Frontier shipping firms have been excluded from the sample to avoid endogeneity concerns. According to previous studies (i.e. Berlingieri et al. 2020; McGowan et al. 2017), one should presume α1 to be positive but below 1, suggesting that innovation at the frontier advantages shipping firms but only partially, whereas α2 to be positive, suggesting that shipping firms below the frontier value from the theory of convergence, meaning that they might possibly replicate the other firms’ methods. Nevertheless, the degree the frontier shifts might mean efficiency convergence or divergence among shipping firms.

Coefficient β, which depicts the effect of industry-level digital adoption on firm-level efficiency growth is of high importance. \({DA}_{ s, c, \overline{t} }\) embodies the portion of firms in division d and country c, which use a specific digital technology averaged over the period 2015–2020. The impact of distinct digital technologies has been measured in distinct identical regressions. Moreover, following Andrews et al. (2018), technologies combined effect has been measured employing a composite indicator of adoption, being built as the principal component of the five variables, signifying the implementation of different digital technologies.

A question to answer here would be about the profile of shipping firms and divisions which mainly benefit after the adoption of digitalization and what might the prospective interconnection with other factors be. To answer this, the digital adoption variable has been interrelated (1) with a categorical variable breaking water transport, and warehousing and support activities for transportation, and (2) with a variable encapsulating the average routine intensity of duties in each shipping industry, following Zhang and Tang (2021). Furthermore, in an effort to evaluate which shipping firms benefit more from the dissemination of digital technologies, the digital adoption variable has been interrelated with two categorical variables dividing the sample into size and efficiency classes, following Gal et al. (2019).

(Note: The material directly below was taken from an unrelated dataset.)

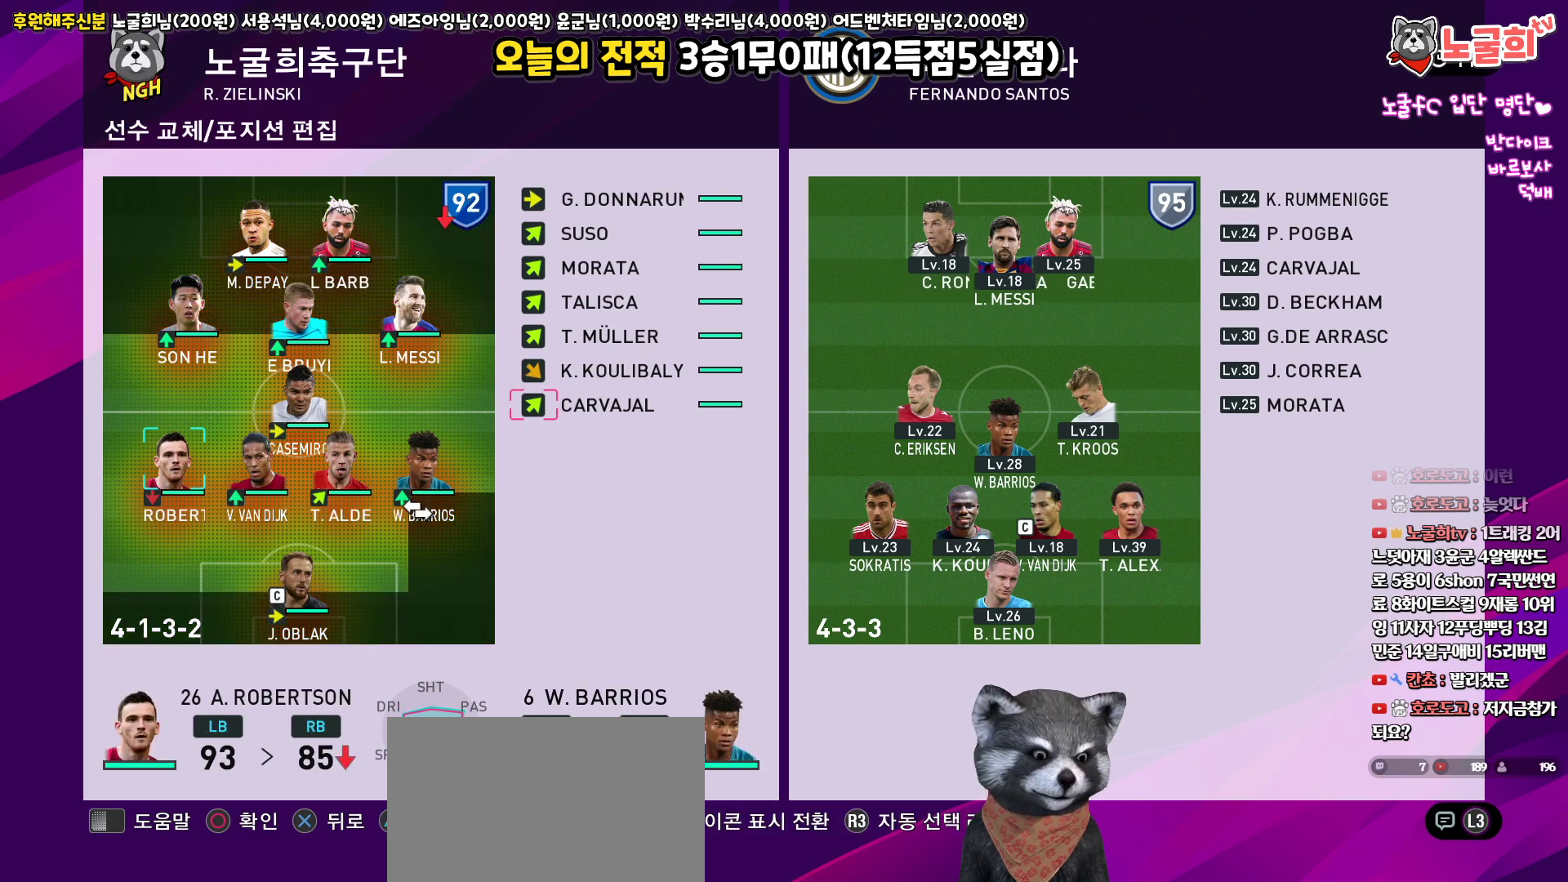
{"buttons": ["DPAD_UP"], "left_stick": "center", "right_stick": "center", "events": [[50, "DPAD_RIGHT", "up"], [433, "DPAD_UP", "down"]]}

As digital adoption is detected only for one or two years in the period of interest, the regression depends on the average of the digital adoption variable over the available years (\({DA}_{ d, c, \overline{t} }\)), meaning that adoption does not fluctuate over time. From the one hand, this might put identification in danger, from the other hand prospective endogeneity issues could be alleviated, without omitting the observation of lagged benefits of digital adoption. As far as the vector of control variables \({Z}_{f, d, c, t}\) is concerned, it captures firm size, age, division, and country-year fixed effects. Nevertheless, such an empirical framework has the advantage of considering plausible firm heterogeneities and crucial drivers of efficiency (firm-specific); this leads us to a more robust framework than an industry-level one (Wang 2018).

However, there are a few drawbacks to be unfolded. Initially, endogeneity (even being small or negligible) might endure. This is plausible to happen when factors being unobserved influence simultaneously adoption levels in a division and efficiency growth rates of the firms in each division; this means that the structured model has failed to explain this by division and country-year fixed effects and by the supplementary control variables. Second, the top 5% efficiency frontier being used for shipping firms in each division might cause understatement of the impact of innovative technologies, that some firms might be pioneers in adopting them. Third, based on the convergence theory previously discussed, some shipping firms might manage to fill in the gap by adopting digital technologies that more advanced firmsFootnote 5 have previously adopted; this could be explained via the efficiency gap variable instead of the digital adoption (Zhang and Tang 2021).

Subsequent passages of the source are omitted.